Die Wohlstandsmentalität hat das in Deutschland seit jeher ohnehin schwach entwickelte politische Denken schnell verkümmern lassen. Während noch der Konsum als Allesbeherrscher die Gesellschaft regiert, zeichnen sich die Konturen des Niedergangs schon unübersehbar ab. Der kleine Mann ist dem Konsumterror einer rastlos produzierenden Güterindustrie verfallen. Er wählt längst nicht mehr aus eigener Entscheidungsvollmacht unter dem immensen Warenangebot. Sein Konsum wird im Gegenteil immer wahlloser, nur eingeschränkt in den Bereichen der Gesellschaft wo zunehmend das Geld knapper wird. Im allgemeinen ist man nicht bereit oder fähig, sich mit den Phänomenen des Alltags und der Gesellschaft kritisch auseinanderzusetzen. Man läßt sich von einer Welle der Bequemlichkeit ziellos davontragen, ohne an morgen zu denken. Die geistige Anspruchslosigkeit ist kaum noch zu überbieten. Die Manifestionen unserer Massenkultur wie Boulevardpresse, Illustrierte, Heftchenreihen, Magazine, aber insbesonders auch die Darbietungen von Film, Funk und Fernsehen markieren dann auch die jammervolle Trivialität des kulturellen Anspruchs der Massen.

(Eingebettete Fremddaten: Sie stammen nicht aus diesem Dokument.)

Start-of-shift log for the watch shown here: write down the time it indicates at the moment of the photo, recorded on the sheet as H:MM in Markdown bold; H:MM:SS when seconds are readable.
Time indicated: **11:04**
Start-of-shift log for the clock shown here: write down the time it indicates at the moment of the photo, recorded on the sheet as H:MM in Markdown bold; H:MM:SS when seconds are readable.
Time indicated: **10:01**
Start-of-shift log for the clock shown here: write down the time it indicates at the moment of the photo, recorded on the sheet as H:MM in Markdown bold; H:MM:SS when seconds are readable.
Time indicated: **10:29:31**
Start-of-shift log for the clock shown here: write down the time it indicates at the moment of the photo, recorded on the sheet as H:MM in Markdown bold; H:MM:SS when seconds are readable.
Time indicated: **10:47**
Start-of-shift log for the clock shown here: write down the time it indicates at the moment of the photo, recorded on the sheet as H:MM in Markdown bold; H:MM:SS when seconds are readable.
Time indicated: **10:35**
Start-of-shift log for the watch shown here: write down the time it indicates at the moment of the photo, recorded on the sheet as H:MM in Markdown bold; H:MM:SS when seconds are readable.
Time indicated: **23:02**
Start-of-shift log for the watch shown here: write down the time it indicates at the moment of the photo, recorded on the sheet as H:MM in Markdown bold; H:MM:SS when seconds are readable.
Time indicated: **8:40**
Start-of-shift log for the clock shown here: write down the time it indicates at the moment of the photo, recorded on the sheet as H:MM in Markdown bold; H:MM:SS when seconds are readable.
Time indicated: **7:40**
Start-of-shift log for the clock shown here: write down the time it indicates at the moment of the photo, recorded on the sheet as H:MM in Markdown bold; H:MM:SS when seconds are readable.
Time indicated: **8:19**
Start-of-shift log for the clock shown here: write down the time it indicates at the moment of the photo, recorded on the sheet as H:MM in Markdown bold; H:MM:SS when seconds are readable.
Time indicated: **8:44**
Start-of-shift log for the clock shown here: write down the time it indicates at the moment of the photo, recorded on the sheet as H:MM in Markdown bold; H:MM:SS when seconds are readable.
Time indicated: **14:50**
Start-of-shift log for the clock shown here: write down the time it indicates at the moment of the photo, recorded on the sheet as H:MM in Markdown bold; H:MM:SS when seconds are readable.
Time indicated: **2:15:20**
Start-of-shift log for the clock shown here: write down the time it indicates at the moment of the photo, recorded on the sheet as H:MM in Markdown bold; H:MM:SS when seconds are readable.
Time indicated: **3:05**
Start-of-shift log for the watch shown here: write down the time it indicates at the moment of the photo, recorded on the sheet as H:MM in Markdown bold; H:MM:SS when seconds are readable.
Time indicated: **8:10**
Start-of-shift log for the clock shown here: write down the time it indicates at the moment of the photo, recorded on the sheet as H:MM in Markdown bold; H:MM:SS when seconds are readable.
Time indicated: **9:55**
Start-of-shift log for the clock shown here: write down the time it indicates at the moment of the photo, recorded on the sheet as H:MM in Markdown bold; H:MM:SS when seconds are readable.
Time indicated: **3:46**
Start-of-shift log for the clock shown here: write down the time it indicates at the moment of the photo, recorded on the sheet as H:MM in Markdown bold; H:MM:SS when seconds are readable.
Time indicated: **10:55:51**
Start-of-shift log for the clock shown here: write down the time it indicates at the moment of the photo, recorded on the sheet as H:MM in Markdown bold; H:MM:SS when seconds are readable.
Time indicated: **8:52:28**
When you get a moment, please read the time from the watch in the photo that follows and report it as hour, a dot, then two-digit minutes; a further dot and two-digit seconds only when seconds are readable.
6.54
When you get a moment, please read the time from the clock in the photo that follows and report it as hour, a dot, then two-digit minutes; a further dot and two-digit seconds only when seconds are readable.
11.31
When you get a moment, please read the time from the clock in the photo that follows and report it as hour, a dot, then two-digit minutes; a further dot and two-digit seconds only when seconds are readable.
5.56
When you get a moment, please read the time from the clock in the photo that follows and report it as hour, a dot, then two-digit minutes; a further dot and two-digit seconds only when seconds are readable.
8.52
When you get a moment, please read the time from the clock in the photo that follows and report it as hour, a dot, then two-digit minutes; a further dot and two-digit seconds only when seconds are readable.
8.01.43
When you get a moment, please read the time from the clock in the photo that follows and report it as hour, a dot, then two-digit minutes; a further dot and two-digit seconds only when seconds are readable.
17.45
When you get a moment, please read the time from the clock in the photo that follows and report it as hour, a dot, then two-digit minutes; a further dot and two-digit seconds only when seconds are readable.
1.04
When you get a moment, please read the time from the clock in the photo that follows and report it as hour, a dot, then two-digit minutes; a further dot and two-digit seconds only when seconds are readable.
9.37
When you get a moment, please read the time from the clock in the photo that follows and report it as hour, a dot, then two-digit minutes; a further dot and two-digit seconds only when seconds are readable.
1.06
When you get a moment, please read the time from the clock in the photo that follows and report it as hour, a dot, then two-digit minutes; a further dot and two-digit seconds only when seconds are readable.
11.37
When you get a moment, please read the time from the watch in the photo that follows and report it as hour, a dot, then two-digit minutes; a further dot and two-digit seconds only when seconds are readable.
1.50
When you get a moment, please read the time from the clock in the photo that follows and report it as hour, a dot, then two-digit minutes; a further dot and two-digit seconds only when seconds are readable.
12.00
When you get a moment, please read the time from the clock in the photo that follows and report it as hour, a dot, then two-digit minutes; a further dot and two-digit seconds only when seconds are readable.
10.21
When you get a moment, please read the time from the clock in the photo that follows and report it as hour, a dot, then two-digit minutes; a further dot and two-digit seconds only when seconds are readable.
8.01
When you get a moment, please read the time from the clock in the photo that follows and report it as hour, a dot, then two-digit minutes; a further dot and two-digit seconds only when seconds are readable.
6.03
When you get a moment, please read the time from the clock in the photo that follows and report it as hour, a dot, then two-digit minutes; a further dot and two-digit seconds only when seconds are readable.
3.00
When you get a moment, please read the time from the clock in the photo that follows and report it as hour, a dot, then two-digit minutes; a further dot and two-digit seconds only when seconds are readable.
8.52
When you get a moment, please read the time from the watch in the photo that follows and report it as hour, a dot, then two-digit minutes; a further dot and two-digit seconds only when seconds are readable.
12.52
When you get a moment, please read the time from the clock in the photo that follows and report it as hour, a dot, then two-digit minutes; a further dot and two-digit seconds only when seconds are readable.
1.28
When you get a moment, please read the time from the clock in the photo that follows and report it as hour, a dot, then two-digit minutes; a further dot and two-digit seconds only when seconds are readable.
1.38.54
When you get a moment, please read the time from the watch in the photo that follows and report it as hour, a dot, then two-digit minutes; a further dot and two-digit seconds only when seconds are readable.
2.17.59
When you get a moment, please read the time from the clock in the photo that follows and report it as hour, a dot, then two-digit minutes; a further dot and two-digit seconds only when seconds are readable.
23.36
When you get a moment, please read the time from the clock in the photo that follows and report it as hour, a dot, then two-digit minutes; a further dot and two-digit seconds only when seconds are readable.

Dazu ermutigt der notorische Mangel an Kritikfähigkeit immer wieder eine dünne Schicht von Praktikern der Machthaber, die Erfüllungsgehilfen der Ober- und Hintertanen der Gesellschaften, die öffentliche Meinung zu manipulieren. Gerade diese Manipulierbarkeit des modernen Menschen bestätigt wiederum den arg reduzierten Stand seines Tagesbewußtseins, vom Hintergrundwissen will ich hier gar nicht reden. Der Konsument von heute bietet jedenfalls keinerlei Garantie für eine geistige Renaissance; er ist nicht einmal mehr dazu disponiert, unsere derzeitige wirtschaftliche Konjunktur auf die Dauer zu behaupten. Auf vielen Gebieten, auf denen wir tradionsgemäß führend waren, liegen wir nämlich bereits weit abgeschlagen im Feld. Auch der Nimbus der deutschen Qualitätsarbeit hat in der Welt bereits merklich Einbuße erlitten. Wir sind und waren in erster Linie ein Vasallenstaat von amerikanischen Gnaden, eine amerikanische Kolonie und werden zunehmend aufgemischt und aufgekauft von diesem Kapital. Die europäischen Völker scheinen zunehmend die Fähigkeit einzubüßen, brauchbare Zukunftsprojekte und gesellschaftlich tragfähige Konzepte zu entwickeln.Der Wille zum Überleben ist gering wie der Widerstand gegen heraufziehende Gefahren. Unter diesen Umständen haben die europäischen Industrieländer im Globalisierungskrieg zunehmend schlechtere Karten, an vorderster Front Deutschland.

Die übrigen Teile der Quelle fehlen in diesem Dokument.